No DN de hoje refere-se um estudo realizado pela Universidade do Minho cujos resultados apontam no sentido de que as crianças institucionalizadas revelam, sem surpresa, mais dificuldade em estabelecer laços afectivos sólidos com os seus cuidadores nas instituições. Esta dificuldade pode implicar alguns riscos no desenvolvimento dos miúdos e no seu comportamento.
A conclusão não questiona a competência dos técnicos cuidadores das instituições, mas as próprias condições de vida institucional e aponta no sentido da adopção como forma de minimizar estes riscos e facilitar os importantes processos de vinculação afectiva dos miúdos.
Apesar de alguma evolução, ainda temos um número de crianças institucionalizadas, muitas das quais sem projectos de vida viáveis pese o empenho dos técnicos.

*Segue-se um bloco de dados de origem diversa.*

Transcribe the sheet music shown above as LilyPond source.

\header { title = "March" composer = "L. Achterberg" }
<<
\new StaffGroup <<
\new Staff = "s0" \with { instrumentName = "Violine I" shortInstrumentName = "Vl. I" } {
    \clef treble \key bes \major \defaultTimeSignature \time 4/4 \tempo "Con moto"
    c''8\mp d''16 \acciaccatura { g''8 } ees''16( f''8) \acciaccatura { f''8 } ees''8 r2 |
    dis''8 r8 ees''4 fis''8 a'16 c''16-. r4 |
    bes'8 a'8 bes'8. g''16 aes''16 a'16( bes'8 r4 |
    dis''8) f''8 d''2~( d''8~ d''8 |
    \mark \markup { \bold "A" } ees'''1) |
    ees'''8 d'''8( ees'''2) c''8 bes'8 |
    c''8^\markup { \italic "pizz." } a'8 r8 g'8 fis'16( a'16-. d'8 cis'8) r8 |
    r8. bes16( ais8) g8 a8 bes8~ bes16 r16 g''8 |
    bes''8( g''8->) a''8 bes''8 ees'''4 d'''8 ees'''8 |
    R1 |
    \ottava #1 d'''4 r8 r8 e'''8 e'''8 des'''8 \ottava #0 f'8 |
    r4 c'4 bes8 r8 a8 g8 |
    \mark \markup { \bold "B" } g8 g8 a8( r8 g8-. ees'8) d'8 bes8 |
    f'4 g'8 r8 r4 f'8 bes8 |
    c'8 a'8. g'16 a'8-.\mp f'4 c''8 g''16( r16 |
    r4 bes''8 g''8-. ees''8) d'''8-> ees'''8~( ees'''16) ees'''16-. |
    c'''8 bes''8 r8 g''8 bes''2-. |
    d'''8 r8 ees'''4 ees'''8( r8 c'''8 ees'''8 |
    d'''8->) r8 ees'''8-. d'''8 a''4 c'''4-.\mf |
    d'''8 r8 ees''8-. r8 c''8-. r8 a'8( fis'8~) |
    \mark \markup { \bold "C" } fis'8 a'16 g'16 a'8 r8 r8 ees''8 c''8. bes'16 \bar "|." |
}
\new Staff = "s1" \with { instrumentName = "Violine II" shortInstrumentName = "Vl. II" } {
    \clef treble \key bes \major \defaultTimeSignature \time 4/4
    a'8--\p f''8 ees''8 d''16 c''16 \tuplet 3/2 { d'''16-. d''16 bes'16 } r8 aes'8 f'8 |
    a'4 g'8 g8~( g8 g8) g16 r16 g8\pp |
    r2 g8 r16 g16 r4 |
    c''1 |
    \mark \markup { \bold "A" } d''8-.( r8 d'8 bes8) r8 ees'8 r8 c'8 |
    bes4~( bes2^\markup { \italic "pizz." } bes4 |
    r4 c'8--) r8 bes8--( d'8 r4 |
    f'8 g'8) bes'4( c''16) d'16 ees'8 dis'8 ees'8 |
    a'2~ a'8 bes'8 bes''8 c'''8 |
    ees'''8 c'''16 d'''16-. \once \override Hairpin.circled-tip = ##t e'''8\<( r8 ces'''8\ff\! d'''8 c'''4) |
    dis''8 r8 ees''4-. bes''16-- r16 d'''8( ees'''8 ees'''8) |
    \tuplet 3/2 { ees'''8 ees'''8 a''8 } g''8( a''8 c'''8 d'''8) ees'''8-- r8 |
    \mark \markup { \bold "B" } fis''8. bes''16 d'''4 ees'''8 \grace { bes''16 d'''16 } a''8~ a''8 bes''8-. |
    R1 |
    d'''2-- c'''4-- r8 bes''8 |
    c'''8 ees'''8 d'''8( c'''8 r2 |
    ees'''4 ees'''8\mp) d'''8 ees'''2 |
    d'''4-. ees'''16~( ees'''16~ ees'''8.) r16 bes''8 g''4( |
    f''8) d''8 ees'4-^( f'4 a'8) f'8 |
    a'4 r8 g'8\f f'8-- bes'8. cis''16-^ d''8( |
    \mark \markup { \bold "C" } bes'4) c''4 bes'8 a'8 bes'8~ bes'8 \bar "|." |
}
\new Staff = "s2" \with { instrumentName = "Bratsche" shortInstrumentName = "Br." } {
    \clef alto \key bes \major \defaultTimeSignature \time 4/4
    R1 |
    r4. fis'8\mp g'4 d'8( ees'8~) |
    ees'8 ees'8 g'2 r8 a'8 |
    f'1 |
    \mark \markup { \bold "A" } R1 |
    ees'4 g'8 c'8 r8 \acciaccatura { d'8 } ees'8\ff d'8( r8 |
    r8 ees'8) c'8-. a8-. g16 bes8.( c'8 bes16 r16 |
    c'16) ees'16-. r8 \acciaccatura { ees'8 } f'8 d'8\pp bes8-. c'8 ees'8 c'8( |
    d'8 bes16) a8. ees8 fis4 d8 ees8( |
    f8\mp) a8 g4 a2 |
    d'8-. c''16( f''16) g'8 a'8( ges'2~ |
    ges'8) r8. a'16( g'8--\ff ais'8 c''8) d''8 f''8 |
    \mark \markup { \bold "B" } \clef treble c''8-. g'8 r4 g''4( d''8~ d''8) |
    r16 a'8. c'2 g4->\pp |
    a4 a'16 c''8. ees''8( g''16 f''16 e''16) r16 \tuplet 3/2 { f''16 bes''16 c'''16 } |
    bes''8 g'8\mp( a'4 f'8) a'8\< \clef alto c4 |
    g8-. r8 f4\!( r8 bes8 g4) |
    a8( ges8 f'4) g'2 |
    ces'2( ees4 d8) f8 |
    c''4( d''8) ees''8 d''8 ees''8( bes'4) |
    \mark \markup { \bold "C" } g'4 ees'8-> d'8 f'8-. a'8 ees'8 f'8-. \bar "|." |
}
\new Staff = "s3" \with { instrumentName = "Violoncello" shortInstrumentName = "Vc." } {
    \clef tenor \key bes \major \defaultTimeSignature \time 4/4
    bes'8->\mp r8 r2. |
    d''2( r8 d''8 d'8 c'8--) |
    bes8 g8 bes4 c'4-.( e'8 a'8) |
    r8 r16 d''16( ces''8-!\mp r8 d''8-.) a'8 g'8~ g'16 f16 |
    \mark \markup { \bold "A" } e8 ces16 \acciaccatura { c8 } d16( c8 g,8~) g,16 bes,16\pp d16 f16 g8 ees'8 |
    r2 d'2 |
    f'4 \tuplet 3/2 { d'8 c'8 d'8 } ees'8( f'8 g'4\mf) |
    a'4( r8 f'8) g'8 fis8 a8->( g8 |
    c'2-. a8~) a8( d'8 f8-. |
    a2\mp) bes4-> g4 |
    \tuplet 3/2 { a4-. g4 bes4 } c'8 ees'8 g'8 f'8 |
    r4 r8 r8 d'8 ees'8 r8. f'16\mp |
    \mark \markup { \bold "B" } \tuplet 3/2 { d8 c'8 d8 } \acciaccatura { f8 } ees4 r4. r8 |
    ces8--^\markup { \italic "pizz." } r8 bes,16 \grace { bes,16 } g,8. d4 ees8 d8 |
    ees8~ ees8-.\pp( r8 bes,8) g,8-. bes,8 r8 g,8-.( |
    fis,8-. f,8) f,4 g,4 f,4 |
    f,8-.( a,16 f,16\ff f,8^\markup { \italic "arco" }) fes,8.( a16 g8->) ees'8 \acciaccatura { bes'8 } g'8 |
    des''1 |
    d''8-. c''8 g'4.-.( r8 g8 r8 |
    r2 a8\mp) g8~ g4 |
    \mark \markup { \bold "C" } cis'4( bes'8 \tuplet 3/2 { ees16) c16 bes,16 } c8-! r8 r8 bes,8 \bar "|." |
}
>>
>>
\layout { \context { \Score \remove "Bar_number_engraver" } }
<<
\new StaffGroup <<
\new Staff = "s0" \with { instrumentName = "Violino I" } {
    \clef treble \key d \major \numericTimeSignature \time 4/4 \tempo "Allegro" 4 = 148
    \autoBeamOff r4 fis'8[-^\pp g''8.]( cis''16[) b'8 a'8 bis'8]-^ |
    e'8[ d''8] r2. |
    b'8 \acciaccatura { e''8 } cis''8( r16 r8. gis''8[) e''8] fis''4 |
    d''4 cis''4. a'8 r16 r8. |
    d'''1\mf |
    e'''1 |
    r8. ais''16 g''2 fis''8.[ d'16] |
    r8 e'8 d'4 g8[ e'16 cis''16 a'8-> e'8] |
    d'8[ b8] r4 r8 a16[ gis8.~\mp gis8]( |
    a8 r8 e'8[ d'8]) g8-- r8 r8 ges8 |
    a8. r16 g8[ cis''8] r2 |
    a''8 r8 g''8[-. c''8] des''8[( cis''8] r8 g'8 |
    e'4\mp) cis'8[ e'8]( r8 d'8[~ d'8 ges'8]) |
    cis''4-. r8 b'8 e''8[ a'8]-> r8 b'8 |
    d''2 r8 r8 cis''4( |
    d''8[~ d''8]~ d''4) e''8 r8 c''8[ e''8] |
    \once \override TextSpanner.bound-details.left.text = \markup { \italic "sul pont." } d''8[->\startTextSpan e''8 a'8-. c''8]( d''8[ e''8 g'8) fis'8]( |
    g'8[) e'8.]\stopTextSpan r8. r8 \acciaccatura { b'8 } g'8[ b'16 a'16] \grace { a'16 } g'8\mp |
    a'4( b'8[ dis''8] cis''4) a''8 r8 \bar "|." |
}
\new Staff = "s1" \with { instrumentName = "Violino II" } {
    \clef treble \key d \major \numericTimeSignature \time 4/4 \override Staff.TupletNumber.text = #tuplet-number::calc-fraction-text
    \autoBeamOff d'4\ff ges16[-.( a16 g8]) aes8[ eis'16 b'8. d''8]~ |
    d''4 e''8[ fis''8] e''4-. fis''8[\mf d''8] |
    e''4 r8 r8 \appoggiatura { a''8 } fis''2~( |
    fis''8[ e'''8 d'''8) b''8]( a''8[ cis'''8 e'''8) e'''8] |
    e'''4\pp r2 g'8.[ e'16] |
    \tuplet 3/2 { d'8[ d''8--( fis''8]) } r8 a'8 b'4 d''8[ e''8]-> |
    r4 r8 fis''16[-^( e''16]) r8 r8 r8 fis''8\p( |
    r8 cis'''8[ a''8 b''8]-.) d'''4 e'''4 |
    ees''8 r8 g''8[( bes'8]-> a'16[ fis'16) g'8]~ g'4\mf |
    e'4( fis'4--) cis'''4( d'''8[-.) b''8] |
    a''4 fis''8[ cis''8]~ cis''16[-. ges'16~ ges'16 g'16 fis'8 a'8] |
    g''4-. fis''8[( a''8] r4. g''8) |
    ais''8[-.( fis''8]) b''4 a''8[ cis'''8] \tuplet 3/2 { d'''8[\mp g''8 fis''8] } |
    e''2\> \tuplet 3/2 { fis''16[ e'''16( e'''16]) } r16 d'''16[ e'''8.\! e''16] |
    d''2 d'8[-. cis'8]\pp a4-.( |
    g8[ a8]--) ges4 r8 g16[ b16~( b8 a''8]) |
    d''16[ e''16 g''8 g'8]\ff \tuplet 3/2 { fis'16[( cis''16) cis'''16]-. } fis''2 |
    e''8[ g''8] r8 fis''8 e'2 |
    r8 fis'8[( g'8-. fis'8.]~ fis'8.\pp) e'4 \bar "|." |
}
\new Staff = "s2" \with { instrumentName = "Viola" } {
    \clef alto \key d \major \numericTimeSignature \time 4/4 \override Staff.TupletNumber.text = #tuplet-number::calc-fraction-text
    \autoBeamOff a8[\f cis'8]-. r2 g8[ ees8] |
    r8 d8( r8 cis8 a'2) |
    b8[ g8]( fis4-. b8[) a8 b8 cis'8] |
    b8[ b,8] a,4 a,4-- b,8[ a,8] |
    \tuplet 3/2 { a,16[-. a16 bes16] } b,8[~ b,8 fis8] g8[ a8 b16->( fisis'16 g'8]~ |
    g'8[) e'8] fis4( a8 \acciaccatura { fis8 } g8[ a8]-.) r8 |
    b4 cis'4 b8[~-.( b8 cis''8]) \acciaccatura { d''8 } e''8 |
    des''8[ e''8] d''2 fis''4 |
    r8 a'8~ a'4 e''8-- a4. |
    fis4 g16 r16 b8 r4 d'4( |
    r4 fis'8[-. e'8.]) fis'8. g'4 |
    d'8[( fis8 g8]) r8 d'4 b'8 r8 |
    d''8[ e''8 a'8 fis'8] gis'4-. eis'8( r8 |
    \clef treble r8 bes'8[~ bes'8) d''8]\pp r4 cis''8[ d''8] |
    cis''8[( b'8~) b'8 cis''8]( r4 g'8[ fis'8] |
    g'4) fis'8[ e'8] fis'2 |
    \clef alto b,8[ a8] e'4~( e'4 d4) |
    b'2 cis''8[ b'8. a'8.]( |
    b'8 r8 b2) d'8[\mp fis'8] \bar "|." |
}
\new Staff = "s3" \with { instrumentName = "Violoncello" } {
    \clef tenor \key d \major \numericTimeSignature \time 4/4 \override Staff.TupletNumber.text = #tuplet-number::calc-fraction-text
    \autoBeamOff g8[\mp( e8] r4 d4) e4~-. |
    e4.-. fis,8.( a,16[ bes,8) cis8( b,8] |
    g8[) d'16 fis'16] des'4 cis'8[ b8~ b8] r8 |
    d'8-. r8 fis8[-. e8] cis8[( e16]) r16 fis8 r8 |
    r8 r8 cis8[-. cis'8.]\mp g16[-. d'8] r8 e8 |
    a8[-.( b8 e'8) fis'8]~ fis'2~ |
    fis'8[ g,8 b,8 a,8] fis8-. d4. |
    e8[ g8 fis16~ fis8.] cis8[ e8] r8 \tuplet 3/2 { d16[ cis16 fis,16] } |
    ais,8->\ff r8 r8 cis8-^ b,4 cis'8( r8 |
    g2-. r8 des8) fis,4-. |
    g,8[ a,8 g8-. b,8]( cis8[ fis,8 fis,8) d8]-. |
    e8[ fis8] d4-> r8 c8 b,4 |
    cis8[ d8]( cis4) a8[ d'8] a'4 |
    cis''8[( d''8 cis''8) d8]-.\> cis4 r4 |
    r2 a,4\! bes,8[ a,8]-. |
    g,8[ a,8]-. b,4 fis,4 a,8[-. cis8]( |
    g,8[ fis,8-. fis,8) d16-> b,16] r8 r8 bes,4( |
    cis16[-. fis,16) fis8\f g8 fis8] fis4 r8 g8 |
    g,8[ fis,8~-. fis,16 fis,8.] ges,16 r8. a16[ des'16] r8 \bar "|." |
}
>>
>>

Neste universo, acresce a dificuldade enorme de algumas crianças em ser adoptadas devido a situações como doença, deficiência, existência de irmãos ou uma idade já elevada. Assim, muitas crianças estarão mesmo condenadas a não ter uma família.
Como é óbvio, um processo de adopção é algo cuja qualidade não pode em momento algum ser hipotecada e o Plano Nacional de Adopção zela por isso no sentido de evitar, por exemplo, processos de "devolução" de crianças em processo de adopção, situação altamente penalizadora para todos os envolvidos e que não é tão rara como desejaríamos. No entanto, parece claro que o processo carece de agilização de modo a que os candidatos à adopção não desistam assustados com a morosidade que ainda se verifica.
Como repararão os mais atentos, sempre que aqui me refiro a este tipo de questões, julgo justificado umas notas sobre os contextos familiares das crianças.
Por estranho que possa parecer, existe uma outra realidade, menos perceptível em termos globais, mas conhecida por aqueles que lidam de mais perto com as crianças e que remete para a quantidade enorme de situações de crianças abandonadas e rejeitadas dentro das famílias, algumas destas famílias até com um funcionamento aparentemente normal.
Pode parecer surpreendente esta abordagem, mas muitas crianças vivem em famílias, diferentes tipos de família, que, por variadíssimas razões, as não desejam, as não amam, apenas as toleram, cuidam, pior ou melhor, sobretudo nos aspectos "logísticos". Em alguns casos, são mesmo crianças a que "não falta nada", dizem-nos. Na verdade falta-lhes o essencial, o abrigo de uma família ou, numa expressão bonita do Professor Emílio Salgueiro, o "encantamento fundador" que uma família pode proporcionar.
Quando penso nestas situações lembro-me sempre de uma expressão que ouvi já há algum tempo a Laborinho Lúcio num dos encontros que tenho tido o privilégio de manter com ele.
Dizia Laborinho Lúcio que "só as crianças adoptadas são felizes, felizmente a maioria das crianças são adoptadas pelos seus pais”. Na verdade, muitas crianças não chegam a ser adoptadas pelos seus pais, crescem sós e abandonadas.
Existem mais crianças a viver narrativas desta natureza, abandonadas e ou rejeitadas dentro da família, do que se pode imaginar.
2 comentários:
Mantenho contacto bastante próximo com 3 irmãos adoptados por um casal amigo e, de facto, as mazelas que ficam após as várias rejeiçõe que sofreram são imensas. Actualmente com 5, 7 e 9 anos estes três irmãos foram já várias vezes rejeitados quer pela família biológica, quer por várias familias de acolhimento.
É bastante visivel o medo do abandono, a falta de auto-estima e auto-confiança e os primeiros laços afectivos foram muito dificeis de estabelecer. Os únicos "castigos" que conhecem dizem respeito à comida, ou seja, é indiferente não ter televisão, internet (que nem sabiam bem o que era), brinquedos ou jogos, mas quando a "ameaça" é referente à comida (p.e: quem se portar bem come sobremesa) os olhos deles enchem-se rapidamente de lágrimas e o choro é profundamente de mágoa. Agora mais estáveis e saudáveis estes 3 felizardos são crianças felizes e integradas ...Era bom que assim fosse com todas elas, independentemente das dificuldades qimensas ue encaram estes pais.
Vanessa Florindo
Felizmente, muitos miúdos têm uma surpreendente capacidade de resistência aos tratos (maus) que a vida lhes dá. No entanto, era melhor que não os conhecessem.